To quantify neurodegenerative changes along the cervical spinal cord rostral to a spinal cord injury (SCI) by means of quantitative MRI (qMRI) and to determine its relationship with clinical impairment.

Methods

Thirty chronic SCI patients (15 tetraplegics and 15 paraplegics) and 23 healthy controls underwent a high-resolution T1-weighted and myelin-sensitive magnetization transfer (MT) MRI. We assessed macro- and microstructural changes along the cervical cord from levels C1 to C4, calculating cross-sectional spinal cord area, its anterior-posterior and left-right width and myelin content (i.e. MT). Regression analysis determined associations between qMRI parameters and clinical impairment.

Results

In SCI patients, cord area decreased by 2.67 mm2 (p=0.004) and left-right width decreased by 0.35 mm (p=0.002) per level in caudal direction when compared to the healthy controls.

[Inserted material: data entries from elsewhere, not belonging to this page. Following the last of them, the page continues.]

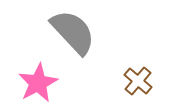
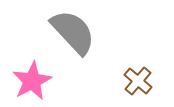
pink star: moved 6 px left, 2 px up
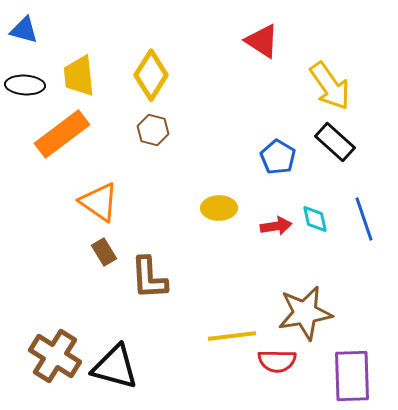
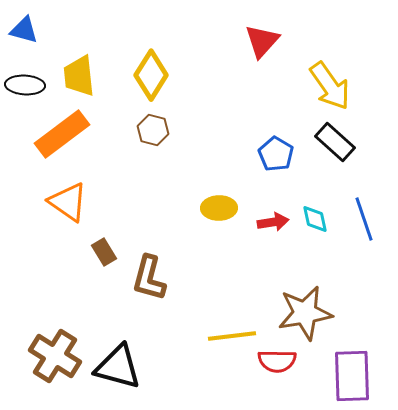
red triangle: rotated 39 degrees clockwise
blue pentagon: moved 2 px left, 3 px up
orange triangle: moved 31 px left
red arrow: moved 3 px left, 4 px up
brown L-shape: rotated 18 degrees clockwise
black triangle: moved 3 px right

This gradient of neurodegeneration was greater in tetraplegic than paraplegics in the cord area (by 3.28 mm2, p=0.011), left-right width (by 0.36 mm, p=0.03), and MT (by 0.13%, p=0.04), but independant of lesion severity (p>0.05). Higher lesion level was associated with greater magnitudes of neurodegeneration. Greater loss in myelin content in the dorsal columns and spinothalamic tract was associated with worse light touch (p=0.016) and pin prick score (p=0.024), respectively.

Conclusions

A gradient of neurodegeneration is evident in the high cervical cord remote from a SCI. Tract-specific associations with appropriate clinical outcomes highlight that remote neurodegenerative changes are clinically eloquent. Monitoring the neurodegenerative gradient could be used to track treatment effects of regenerative and neuroprotective agents, both in trials targeting cervical and thoracic SCI patients.